What do many investors who are about to retire or are in retirement worry about? They seem to focus on the stability of their principal. This can be a big mistake. Fixing the value of your portfolio at retirement (i.e. using fixed income investments in order to avoid temporary market “losses”) probably guarantees that you will not succeed financially in retirement.
The biggest financial foe you face over a lengthy retirement is not temporary stock market volatility; it is long-term erosion of the purchasing power of your income. Consider the cost of a postage stamp 40 years ago. In the summer of 1972, first class mail cost just 8 cents. Today it costs 44 cents, an annualized increase of over 4 percent per year.

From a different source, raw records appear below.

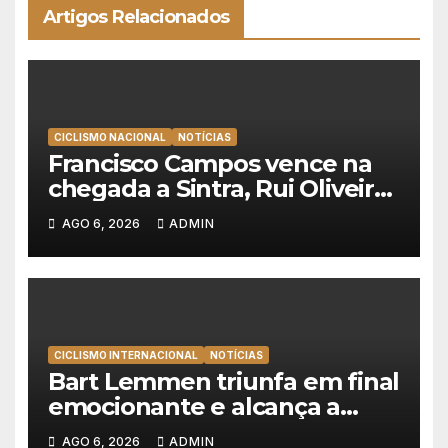
Artigos Relacionados
CICLISMO NACIONAL
NOTÍCIAS
Francisco Campos vence na
chegada a Sintra, Rui Oliveira
veste de amarelo na Volta a
AGO 6, 2026
ADMIN
Portugal
CICLISMO INTERNACIONAL
NOTÍCIAS
Bart Lemmen triunfa em final
emocionante e alcança a
primeira vitória da carreira na
AGO 6, 2026
ADMIN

Today it’s impossible to put your money into just about any fixed-income instrument (except risky high yield bonds) with a rate anywhere near 4 percent. In fact, a 30-year rally in bond prices has reduced yields on short-term bonds to nearly zero. Meanwhile, consumer inflation is anything but zero. The current inflation rate, as measured by the Consumer Price Index, stands at 3.6 percent. Although bonds kept up with inflation over the last 40 years, at current prices it is hard to believe they can over the next 40. As interest rates increase, bond values decline.
The stock market, however, has done a much better job of keeping up. Over the last 40 years the Standard & Poor’s 500 Index has returned about 10 percent per year, despite dozens of small to large temporary declines in value. The stock market also allows long-term investors to keep more of what they have earned. Interest on bonds and bank deposits are taxed at a taxpayer’s highest current regular rate. Long-term capital gains on stocks, however, receive favorable tax treatment. The current rate is only 15 percent.
Remember to place the emphasis on the right objective: retirees need to preserve their purchasing power with a gradually increasing income. Avoiding temporary market declines in one’s portfolio should not be the primary objective. Focusing on the latter can be counterproductive to the former.